Pour améliorer la traçabilité et la suppression de ces contenus, en mai 2016, la Commission européenne a adopté un code de conduite obligeant les sociétés en ligne à examiner les publications signalées le plus vite possible et à les supprimer immédiatement, si nécessaire. Le code n’est pas contraignant, mais les sociétés comme Facebook, Twitter ou YouTube se sont engagées à le respecter.

La première évaluation du respect du code a eu lieu en décembre dernier et les résultats n’étaient pas vraiment positifs. Par exemple, en Italie, seuls 4 % du contenu préjudiciable avait été supprimé d’Internet à cette date. Par contre, suite à une seconde évaluation réalisée au début de cette année, l’efficacité et la rapidité de la suppression des contenus haineux semblent considérablement augmenté dans certains Etats-Membres. Ainsi, en Allemagne, un nouveau projet de loi prévoit de condamner à une amende pouvant aller jusqu’à 50 millions d’euros les médias sociaux qui ne suppriment pas les discours haineux. La Commission européenne réfléchit à une proposition similaire qui serait applicable à l’ensemble de l’Union.

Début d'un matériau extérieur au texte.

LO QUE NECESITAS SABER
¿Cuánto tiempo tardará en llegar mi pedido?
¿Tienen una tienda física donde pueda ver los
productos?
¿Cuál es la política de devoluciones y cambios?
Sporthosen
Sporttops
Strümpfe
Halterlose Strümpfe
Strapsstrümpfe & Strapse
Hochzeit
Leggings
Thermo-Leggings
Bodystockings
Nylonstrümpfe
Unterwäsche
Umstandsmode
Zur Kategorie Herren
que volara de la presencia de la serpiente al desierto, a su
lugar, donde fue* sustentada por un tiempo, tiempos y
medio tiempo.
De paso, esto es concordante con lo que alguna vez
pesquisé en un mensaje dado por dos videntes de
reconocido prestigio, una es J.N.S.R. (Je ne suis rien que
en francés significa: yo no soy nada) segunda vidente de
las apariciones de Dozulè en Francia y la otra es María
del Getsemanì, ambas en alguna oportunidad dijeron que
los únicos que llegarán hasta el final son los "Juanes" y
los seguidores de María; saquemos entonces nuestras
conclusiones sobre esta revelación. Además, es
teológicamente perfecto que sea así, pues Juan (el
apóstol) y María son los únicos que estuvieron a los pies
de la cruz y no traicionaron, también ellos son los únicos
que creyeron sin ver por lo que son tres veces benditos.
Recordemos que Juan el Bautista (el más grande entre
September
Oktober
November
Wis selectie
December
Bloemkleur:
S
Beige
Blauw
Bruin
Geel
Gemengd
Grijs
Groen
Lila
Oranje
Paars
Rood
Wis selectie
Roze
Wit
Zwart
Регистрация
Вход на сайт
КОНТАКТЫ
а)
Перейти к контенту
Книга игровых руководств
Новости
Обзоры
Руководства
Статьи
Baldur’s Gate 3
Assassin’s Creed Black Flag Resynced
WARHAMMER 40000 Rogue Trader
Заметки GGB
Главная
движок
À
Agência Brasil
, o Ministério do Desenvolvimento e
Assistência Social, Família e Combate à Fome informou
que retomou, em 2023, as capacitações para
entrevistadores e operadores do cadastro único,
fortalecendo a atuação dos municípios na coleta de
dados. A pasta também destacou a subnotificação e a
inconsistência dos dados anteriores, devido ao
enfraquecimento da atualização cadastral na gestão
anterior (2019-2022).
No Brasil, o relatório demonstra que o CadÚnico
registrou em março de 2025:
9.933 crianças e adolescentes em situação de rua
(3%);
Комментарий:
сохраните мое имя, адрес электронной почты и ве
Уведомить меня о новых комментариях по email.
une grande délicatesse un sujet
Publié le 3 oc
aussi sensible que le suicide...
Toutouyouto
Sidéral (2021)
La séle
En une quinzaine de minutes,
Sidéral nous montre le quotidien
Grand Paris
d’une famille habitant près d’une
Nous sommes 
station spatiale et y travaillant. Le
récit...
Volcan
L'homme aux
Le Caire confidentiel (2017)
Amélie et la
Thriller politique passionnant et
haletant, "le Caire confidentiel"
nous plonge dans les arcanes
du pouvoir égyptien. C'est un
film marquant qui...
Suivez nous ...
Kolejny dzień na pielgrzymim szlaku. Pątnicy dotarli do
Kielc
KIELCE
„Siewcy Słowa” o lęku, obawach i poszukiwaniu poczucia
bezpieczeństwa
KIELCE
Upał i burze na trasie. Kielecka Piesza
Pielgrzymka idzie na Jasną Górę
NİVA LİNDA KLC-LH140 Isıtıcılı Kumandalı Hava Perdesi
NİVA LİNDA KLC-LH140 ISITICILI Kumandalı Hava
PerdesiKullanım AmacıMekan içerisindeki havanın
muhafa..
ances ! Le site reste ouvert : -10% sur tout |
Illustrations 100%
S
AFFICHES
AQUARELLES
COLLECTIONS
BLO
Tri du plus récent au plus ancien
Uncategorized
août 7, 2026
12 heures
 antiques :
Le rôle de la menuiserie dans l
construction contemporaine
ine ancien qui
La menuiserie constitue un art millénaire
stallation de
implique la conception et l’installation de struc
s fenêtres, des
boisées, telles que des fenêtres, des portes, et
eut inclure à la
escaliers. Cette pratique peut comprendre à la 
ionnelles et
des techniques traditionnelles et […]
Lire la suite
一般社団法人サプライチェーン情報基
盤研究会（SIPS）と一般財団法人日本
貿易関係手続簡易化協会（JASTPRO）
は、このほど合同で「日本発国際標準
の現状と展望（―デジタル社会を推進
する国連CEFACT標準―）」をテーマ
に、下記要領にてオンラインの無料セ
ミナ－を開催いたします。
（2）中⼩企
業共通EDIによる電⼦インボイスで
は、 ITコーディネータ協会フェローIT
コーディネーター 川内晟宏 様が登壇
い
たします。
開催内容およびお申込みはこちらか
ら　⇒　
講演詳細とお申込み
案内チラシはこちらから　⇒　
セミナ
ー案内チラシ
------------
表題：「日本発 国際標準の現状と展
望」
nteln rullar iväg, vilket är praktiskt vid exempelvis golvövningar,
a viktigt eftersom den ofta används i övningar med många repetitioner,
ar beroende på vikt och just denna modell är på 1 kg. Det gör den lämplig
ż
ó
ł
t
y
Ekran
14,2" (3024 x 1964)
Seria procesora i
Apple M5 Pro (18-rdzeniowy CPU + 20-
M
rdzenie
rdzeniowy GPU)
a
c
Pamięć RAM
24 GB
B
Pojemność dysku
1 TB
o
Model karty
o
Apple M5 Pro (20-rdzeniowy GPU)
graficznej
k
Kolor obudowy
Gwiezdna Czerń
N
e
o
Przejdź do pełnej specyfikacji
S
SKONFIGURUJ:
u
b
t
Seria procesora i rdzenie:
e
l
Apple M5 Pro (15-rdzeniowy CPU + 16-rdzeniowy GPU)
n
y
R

En ce qui concerne les réseaux sociaux, une belle progression est également constatée. Aujourd’hui, Facebook supprime les contenus illégaux dans 66,5 % des cas. En décembre, le géant des réseaux sociaux ne se situait qu’à 28 %. Twitter aussi a aussi fait des progrès. L’oiseau bleu parvient à supprimer efficacement 37 % des contenus néfastes alors qu’il y a six mois, il n’en supprimait que 19 %. YouTube efface quant à lui les contenus préjudiciables dans deux tiers des cas.

Enfin, l’éducation des internautes à un bon usage des réseaux sociaux reste un élément-levier dans la lutte contre la haine en ligne. Dans un contexte de montée des populisme et crise migratoire, les réfugiés, les migrants et les musulmans sont la cible de 40 % des contenus haineux en ligne.